=== SUPPLIED DATA ===
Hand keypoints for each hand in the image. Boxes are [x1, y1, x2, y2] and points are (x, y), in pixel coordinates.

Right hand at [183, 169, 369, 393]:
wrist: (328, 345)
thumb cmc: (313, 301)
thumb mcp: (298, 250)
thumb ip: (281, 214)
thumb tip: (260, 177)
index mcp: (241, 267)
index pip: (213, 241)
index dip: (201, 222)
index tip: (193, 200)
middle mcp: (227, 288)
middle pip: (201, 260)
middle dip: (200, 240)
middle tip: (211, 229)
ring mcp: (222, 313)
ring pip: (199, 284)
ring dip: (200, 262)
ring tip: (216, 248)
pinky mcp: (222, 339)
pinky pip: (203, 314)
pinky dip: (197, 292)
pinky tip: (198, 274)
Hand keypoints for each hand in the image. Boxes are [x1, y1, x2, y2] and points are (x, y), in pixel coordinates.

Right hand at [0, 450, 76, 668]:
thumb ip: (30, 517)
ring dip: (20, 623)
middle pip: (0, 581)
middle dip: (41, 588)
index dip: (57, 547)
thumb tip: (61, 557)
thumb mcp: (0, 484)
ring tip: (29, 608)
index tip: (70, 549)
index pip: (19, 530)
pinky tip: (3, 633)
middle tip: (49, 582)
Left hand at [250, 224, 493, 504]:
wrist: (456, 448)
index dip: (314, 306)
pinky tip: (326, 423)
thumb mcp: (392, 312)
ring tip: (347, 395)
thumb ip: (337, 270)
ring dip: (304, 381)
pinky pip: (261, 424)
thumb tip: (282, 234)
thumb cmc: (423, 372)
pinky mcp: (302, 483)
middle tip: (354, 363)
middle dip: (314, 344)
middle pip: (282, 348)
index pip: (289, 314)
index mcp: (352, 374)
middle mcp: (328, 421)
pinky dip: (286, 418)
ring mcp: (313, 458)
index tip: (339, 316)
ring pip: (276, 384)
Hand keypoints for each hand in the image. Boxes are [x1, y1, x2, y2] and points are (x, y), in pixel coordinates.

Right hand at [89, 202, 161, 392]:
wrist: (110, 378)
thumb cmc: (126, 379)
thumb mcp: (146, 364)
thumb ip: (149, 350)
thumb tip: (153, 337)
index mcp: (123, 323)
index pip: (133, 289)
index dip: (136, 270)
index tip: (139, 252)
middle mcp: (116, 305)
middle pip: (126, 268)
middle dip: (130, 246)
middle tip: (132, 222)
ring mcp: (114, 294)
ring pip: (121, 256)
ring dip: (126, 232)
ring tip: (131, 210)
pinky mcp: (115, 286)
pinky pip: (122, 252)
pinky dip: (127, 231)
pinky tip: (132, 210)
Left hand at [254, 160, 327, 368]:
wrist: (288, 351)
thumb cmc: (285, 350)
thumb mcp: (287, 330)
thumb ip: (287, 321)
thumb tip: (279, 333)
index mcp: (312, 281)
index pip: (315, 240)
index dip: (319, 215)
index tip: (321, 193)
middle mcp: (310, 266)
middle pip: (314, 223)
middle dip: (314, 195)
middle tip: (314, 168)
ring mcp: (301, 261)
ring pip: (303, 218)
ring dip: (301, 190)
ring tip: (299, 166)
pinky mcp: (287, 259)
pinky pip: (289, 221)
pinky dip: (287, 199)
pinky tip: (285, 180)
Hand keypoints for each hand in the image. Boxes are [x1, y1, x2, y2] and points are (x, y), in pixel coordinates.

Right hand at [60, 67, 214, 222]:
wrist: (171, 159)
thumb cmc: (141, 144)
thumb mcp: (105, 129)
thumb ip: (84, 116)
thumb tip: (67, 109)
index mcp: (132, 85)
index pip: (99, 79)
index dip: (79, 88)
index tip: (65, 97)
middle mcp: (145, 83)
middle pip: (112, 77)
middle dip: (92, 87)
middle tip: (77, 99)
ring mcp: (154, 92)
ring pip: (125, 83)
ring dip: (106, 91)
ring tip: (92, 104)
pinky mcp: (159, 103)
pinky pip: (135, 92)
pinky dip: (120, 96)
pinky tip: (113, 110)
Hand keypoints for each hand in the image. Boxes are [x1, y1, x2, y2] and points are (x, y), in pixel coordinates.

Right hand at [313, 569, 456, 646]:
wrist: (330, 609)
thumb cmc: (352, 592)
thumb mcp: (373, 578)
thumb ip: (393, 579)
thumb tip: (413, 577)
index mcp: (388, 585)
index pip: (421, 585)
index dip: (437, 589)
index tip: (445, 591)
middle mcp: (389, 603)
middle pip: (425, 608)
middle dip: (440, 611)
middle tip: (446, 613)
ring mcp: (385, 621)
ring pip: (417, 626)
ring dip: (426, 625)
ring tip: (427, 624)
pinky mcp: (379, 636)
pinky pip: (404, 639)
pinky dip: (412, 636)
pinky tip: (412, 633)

...

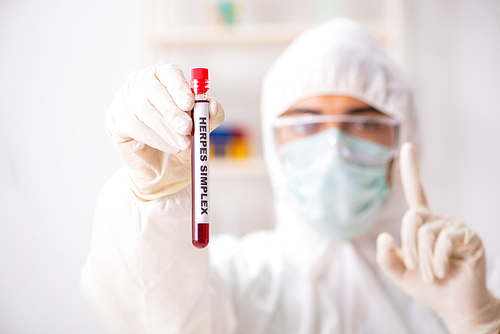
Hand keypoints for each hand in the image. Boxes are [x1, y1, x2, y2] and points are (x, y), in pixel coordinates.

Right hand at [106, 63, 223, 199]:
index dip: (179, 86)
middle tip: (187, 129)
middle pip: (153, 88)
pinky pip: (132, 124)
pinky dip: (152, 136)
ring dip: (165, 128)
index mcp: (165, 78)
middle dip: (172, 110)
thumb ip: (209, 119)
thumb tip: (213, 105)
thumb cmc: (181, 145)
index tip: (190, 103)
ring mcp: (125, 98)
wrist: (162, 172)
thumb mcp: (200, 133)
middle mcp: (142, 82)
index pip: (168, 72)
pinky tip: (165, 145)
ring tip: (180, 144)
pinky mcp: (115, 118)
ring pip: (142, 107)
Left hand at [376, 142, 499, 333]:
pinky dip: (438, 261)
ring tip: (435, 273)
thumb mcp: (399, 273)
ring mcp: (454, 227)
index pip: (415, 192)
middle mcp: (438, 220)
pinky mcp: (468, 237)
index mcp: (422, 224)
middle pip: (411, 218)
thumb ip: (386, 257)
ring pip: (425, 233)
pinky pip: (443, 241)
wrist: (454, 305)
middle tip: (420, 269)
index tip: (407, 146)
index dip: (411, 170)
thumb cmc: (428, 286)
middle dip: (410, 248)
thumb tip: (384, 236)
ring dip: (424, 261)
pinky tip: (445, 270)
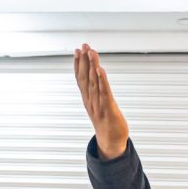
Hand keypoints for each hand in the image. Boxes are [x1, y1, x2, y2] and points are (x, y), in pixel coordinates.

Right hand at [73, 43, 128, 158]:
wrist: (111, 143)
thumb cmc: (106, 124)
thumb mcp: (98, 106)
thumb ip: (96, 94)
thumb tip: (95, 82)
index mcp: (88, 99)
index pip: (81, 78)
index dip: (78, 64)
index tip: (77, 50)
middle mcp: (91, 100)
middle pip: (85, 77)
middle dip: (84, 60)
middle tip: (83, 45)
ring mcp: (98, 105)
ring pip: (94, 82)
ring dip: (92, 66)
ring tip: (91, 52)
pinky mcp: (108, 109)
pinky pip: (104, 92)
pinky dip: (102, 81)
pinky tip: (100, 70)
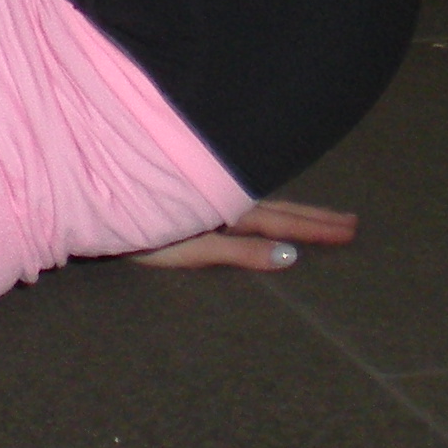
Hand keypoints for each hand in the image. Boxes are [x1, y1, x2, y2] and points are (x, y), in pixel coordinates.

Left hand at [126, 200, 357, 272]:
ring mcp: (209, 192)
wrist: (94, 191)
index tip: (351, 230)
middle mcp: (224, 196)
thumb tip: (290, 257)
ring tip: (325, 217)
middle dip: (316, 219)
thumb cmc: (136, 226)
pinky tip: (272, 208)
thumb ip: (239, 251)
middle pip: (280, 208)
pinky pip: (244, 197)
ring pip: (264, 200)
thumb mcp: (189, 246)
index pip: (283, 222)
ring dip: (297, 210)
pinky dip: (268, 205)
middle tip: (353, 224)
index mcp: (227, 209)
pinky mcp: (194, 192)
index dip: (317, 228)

==

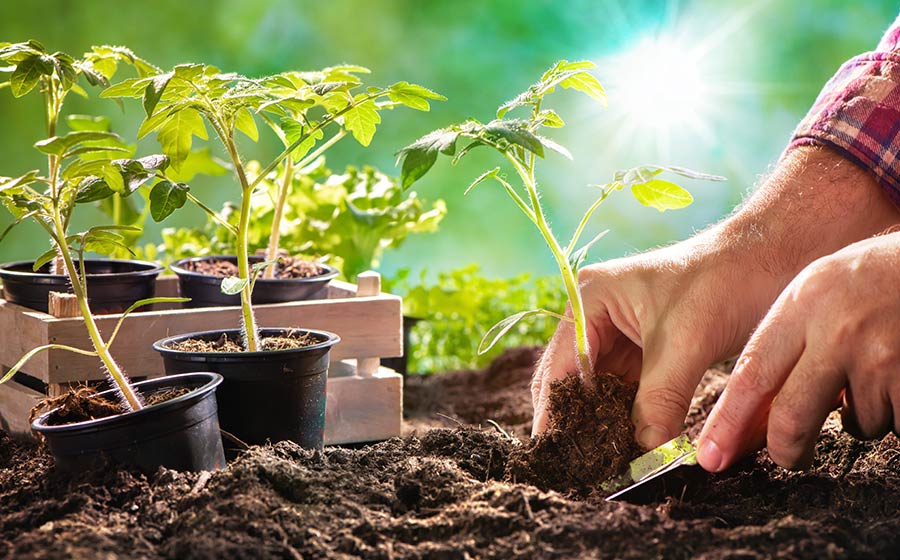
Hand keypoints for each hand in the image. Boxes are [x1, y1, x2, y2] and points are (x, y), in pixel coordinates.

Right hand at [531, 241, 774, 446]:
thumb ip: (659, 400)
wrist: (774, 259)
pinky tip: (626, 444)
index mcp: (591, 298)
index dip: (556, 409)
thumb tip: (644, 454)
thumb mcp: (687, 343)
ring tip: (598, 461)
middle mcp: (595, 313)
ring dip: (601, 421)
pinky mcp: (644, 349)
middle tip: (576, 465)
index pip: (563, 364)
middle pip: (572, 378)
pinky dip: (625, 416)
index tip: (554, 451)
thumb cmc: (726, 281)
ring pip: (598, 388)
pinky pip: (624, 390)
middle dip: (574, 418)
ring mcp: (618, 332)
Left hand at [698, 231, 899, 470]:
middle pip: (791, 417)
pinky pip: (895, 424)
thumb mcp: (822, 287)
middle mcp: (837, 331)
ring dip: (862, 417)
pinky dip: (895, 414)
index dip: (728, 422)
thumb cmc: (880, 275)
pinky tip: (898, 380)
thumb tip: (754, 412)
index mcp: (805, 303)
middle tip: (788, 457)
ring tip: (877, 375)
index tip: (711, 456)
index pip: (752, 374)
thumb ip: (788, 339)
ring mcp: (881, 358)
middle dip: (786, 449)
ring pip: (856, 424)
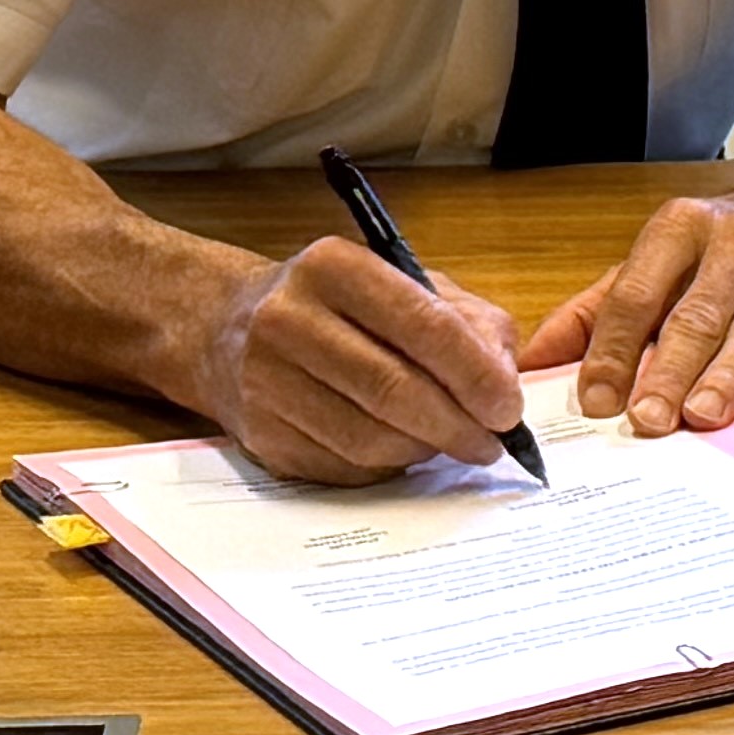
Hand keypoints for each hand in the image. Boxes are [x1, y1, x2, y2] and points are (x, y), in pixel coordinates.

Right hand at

=== YOUR INSTRUCTIONS ===
Find the lines above holding the word "Right" and show them.

=== ANSWER SECTION ===
Right hand at [183, 169, 369, 393]:
Right hand at [0, 450, 76, 668]:
Right hand at [89, 202, 161, 392]:
Right hand at [60, 67, 214, 222]:
Right hand at [313, 569, 456, 646]:
Right hand at [106, 63, 223, 199]:
Right hand at [73, 43, 128, 158]:
Right hand at [531, 241, 774, 446]:
Right hand at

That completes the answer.